At least 172 deaths have been reported and 327 people are reportedly missing in Zimbabwe following flooding caused by Tropical Cyclone Idai’s trajectory, according to the Ministry for Information, Publicity and Broadcasting. The death toll is expected to rise as areas previously cut-off become reachable by road and the full extent of the damage becomes known.
Humanitarian partners estimate that 270,000 people were affected by flooding and landslides, when local rivers and their tributaries burst their banks, inundating homes and schools and causing considerable damage to property and livelihoods. Out of the 270,000 affected people, nearly 240,000 are in Chimanimani and Chipinge districts.
Nearly 4,500 people are displaced, according to the Government. About 16,000 households are in need of shelter assistance in Chimanimani (8,000 households), Chipinge (3,000 households), Buhera (1,000 households) and Mutare (4,000 households). A temporary camp has been established at Skyline, and two additional temporary camps will be established at Wengezi and Ngangu. The displaced people in Chimanimani are currently sheltering at Ngangu primary and secondary schools, Chimanimani Hotel and Ngangu clinic.

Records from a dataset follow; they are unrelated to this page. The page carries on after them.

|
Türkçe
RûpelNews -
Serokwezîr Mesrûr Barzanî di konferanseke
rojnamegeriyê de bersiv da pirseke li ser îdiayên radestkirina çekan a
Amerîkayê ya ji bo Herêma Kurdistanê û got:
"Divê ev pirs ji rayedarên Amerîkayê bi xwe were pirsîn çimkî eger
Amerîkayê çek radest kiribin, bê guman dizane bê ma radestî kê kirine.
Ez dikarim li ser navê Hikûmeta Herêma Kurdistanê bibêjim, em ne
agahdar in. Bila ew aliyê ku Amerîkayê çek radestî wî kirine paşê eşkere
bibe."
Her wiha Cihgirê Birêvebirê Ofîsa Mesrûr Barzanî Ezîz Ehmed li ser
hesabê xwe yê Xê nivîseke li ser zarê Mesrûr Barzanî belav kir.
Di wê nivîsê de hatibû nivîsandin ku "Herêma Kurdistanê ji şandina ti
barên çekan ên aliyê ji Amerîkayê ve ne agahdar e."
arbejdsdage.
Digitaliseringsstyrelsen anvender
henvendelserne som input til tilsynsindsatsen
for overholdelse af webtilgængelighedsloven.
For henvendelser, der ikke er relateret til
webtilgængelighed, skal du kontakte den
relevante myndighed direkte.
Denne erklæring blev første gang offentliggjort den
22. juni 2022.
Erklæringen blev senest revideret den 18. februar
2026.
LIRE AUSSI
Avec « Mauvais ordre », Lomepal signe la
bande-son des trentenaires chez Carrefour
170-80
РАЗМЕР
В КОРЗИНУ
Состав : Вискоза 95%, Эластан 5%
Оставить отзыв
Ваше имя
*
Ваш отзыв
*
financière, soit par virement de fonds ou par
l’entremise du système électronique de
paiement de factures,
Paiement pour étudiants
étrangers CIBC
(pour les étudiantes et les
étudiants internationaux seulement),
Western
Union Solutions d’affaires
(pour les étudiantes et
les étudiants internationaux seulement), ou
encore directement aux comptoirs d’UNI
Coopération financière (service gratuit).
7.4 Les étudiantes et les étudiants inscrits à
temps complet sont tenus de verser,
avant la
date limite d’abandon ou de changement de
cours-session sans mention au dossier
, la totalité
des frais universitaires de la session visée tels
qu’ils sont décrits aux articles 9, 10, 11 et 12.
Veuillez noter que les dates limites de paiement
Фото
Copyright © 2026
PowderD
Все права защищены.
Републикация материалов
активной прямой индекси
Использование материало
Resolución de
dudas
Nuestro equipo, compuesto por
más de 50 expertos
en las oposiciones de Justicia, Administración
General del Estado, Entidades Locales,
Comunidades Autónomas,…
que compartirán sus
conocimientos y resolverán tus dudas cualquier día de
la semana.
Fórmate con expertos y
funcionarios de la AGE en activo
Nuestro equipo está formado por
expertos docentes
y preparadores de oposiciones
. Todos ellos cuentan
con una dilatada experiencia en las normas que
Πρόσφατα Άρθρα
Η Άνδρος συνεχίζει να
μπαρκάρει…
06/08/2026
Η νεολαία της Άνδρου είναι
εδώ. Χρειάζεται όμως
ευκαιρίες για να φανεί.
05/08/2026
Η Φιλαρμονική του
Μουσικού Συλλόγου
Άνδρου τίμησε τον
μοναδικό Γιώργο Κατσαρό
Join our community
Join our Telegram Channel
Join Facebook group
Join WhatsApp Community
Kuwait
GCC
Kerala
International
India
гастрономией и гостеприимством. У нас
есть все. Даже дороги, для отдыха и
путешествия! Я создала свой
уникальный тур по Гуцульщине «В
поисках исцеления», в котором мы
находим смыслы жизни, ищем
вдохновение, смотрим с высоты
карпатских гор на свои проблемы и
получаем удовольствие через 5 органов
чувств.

According to a rapid assessment conducted on 18 and 19 March, the majority of health care facilities in Chimanimani district were inaccessible, including the district hospital Mutambara Mission and access to the provincial hospital is limited due major destruction of roads and bridges. Facilities of Chipinge district are all accessible.
Disruption of essential health, HIV prevention, treatment, care and support, food and other social services may lead to increased vulnerability of people living with HIV: inability to adhere to treatment; risk of malnutrition, opportunistic infections and disease outbreaks; leading to poor health and in some cases mortality. An HIV rapid assessment is planned to better understand the actual impact of the cyclone on HIV programs, people living with HIV and AIDS affected households.
The flooding compromised access to safe water, basic sanitation and hygiene practices in both rural and urban areas, which is increasing the risk of water-borne diseases. The country is facing an outbreak of cholera and typhoid since September 2018.
The United Nations World Food Programme (WFP) has received a €250,000 contribution (US$284,414) from the European Union, which will help support the deployment of a UN Humanitarian Air Service (UNHAS) helicopter from 25 March that will work to deliver much-needed assistance (medicine, shelter equipment, food and nutrition assistance) and transport of personnel to the areas of Chimanimani and Chipinge, the two most-affected districts. On 26 March, the helicopter was loaded with food and non-food items – including jerry cans, latrines, plastic sheeting and water purification tablets - and deployed to assess previously unreached locations. For the next three weeks, the helicopter will do five rotations per day into the most affected areas in Chipinge and Chimanimani. It can carry three metric tons or 19 people.
To date, IOM has distributed 1,000 tarpaulins and 200 non-food items kits for Manicaland (Tanganda, Chipinge and Chimanimani) for initial response.
The Government has arranged a storage facility at Silverstream that humanitarian partners can use for emergency response purposes.
Access remains a challenge in the districts of Mutare, Chimanimani and Chimanimani, with large trucks not able to transit in some roads. In Chimanimani, a makeshift bridge has been constructed to access Copa and Chimanimani town from Chipinge, but is only accessible using 4x4 vehicles.